== Directions for this task ==
Every line of the material below in which "SQUARE" shows up is to be located and copied.

BEGIN

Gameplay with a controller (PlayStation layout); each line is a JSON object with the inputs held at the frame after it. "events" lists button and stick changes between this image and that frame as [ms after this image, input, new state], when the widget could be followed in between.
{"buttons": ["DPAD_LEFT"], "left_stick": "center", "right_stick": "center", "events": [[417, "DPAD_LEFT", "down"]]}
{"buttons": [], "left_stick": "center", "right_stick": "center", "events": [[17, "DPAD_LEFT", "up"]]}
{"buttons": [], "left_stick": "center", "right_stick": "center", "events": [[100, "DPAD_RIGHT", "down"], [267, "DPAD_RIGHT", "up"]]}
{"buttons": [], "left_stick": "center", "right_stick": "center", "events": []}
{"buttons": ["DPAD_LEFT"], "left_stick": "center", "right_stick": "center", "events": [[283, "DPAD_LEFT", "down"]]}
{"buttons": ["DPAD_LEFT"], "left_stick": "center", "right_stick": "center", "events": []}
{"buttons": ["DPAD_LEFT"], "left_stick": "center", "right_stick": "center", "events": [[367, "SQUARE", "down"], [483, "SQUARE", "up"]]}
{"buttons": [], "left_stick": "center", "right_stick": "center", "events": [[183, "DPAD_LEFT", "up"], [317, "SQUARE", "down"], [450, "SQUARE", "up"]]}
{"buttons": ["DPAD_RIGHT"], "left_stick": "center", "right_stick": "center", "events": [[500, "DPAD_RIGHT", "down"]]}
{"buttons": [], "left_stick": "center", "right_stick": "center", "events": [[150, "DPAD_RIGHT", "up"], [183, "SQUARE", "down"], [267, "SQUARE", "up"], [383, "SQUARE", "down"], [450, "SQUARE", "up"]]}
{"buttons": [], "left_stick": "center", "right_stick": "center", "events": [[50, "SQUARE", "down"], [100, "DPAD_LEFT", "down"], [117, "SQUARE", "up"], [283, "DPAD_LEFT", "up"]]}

END

== Exercise output ==
{"buttons": ["DPAD_LEFT"], "left_stick": "center", "right_stick": "center", "events": [[367, "SQUARE", "down"], [483, "SQUARE", "up"]]}
{"buttons": [], "left_stick": "center", "right_stick": "center", "events": [[183, "DPAD_LEFT", "up"], [317, "SQUARE", "down"], [450, "SQUARE", "up"]]}
{"buttons": [], "left_stick": "center", "right_stick": "center", "events": [[150, "DPAD_RIGHT", "up"], [183, "SQUARE", "down"], [267, "SQUARE", "up"], [383, "SQUARE", "down"], [450, "SQUARE", "up"]]}
{"buttons": [], "left_stick": "center", "right_stick": "center", "events": [[50, "SQUARE", "down"], [100, "DPAD_LEFT", "down"], [117, "SQUARE", "up"], [283, "DPAD_LEFT", "up"]]}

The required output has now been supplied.